I recently interested in hotpot and nabe. The only tool I have is a 20cm iron cast pot which currently serve the purpose, but I heard donabe will give more depth of flavor. I saw some donabe priced quite affordable and some are very expensive. Thus, asking the fellow cooks here, do you have any advise on how to choose donabe? Of course I heard Iga-yaki donabe is the best but it's too expensive for me.

Thank you!
by Moccy  

Re: Choosing Donabe 2017/4/28 11:06
https://goo.gl/rIQ31P

1(gou) = 1(sun) = 3cm
http://www.icoro.com/201512028586.html

Famous traditional pottery brand one is exactly good especially
for longer donabe life also good function as heating/keeping hot.
But if using not so many no need expensive one.
https://www.thespruce.com/basic-tips-for-using-donabe-2031002

Not only for Japanese recipes. (posted over 10000 recipes)
https://cookpad.com/search/%E5%9C%9F%E9%8D%8B
Also many vids on YouTube.
https://goo.gl/u8oUuj

You may cook like "Tai-Meshi/" by yr country fishes.
https://goo.gl/f256gG
Tai/ is "sea bream".
https://en.wikipedia.org/wiki/Pagrus_major
by Nalice (guest) rate this post as useful

Re: Choosing Donabe 2017/4/30 20:38
If it's your first donabe and you have no intention of spending too much money on it anyway, you should just buy a random one from your local supermarket or mall like every other local does.

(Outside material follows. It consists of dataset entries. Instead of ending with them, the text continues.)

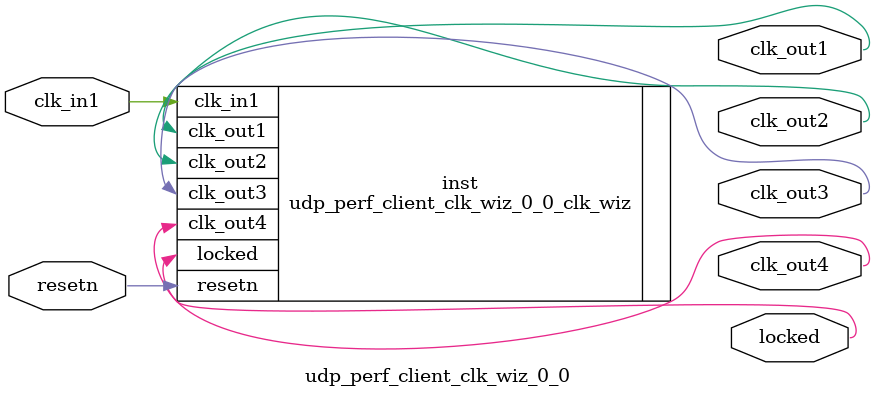
<source format=v>


`timescale 1ps/1ps

(* CORE_GENERATION_INFO = "udp_perf_client_clk_wiz_0_0,clk_wiz_v6_0_6_0_0,{component_name=udp_perf_client_clk_wiz_0_0,use_phase_alignment=true,use_min_o_jitter=false,use_max_i_jitter=false,use_dyn_phase_shift=false,use_inclk_switchover=false,use_dyn_reconfig=false,enable_axi=0,feedback_source=FDBK_AUTO,PRIMITIVE=MMCM,num_out_clk=4,clkin1_period=10.000,clkin2_period=10.000,use_power_down=false,use_reset=true,use_locked=true,use_inclk_stopped=false,feedback_type=SINGLE,CLOCK_MGR_TYPE=NA,manual_override=false}" *)

module udp_perf_client_clk_wiz_0_0 
 (
  // Clock out ports
  output        clk_out1,
  output        clk_out2,
  output        clk_out3,
  output        clk_out4,
  // Status and control signals
  input         resetn,
  output        locked,
 // Clock in ports
  input         clk_in1
 );

  udp_perf_client_clk_wiz_0_0_clk_wiz inst
  (
  // Clock out ports  
  .clk_out1(clk_out1),
  .clk_out2(clk_out2),
  .clk_out3(clk_out3),
  .clk_out4(clk_out4),
  // Status and control signals               
  .resetn(resetn), 
  .locked(locked),
 // Clock in ports
  .clk_in1(clk_in1)
  );

endmodule

</source>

Keep in mind that donabe is pottery which means that it's breakable. So buy something reasonable, get used to it, and by the time you accidentally break it you'll know what you really want next.

By the way, donabe doesn't cool down easily compared to ordinary modern pots made of steel. So don't heat it up too much, and switch the heat off sooner than you usually do.
by Uco rate this post as useful

Re: Choosing Donabe 2017/4/30 22:17
I bought a random donabe from my local grocery store when I first came to Japan and used it occasionally for a few years, but it got a long crack in it after awhile, so I threw it out. Looking back, it's possible that I needed to cure it first but didn't know any better. I recommend doing a bit of research and either getting one that doesn't need curing, or making sure you know how to do it if you do get one that needs it! I think a website called justonecookbook has some good info on curing a donabe, and also lots of recipes to try.

Meanwhile, I switched to an IH stove so am planning on getting a donabe that works on it, but already sort of "missed" the nabe season, so I'll probably get one next year. I rather prioritize looks rather than "quality" when it comes to something I'll use so rarely.
by scarreddragon rate this post as useful

Re: Choosing Donabe 2017/5/1 01:32
Most notes that come with any donabe only tells you to wash it and then boil some "kome no togijiru" which is the white water you get when you wash uncooked rice. It's quite normal to get cracks in pottery after a few years, even if you follow that initial procedure.

After about 20 years of using a donabe I got as a wedding gift, the whole bottom part just fell and the pot became a "ring". So I turned it into a little flower garden fence, and bought a new donabe at a supermarket. The new one had the most beautiful lid I'd ever seen, but the lid broke in half after a few months. But this allowed me to use a glass lid I always had for my frying pan, so now I can see how the contents are cooking without having to open the lid!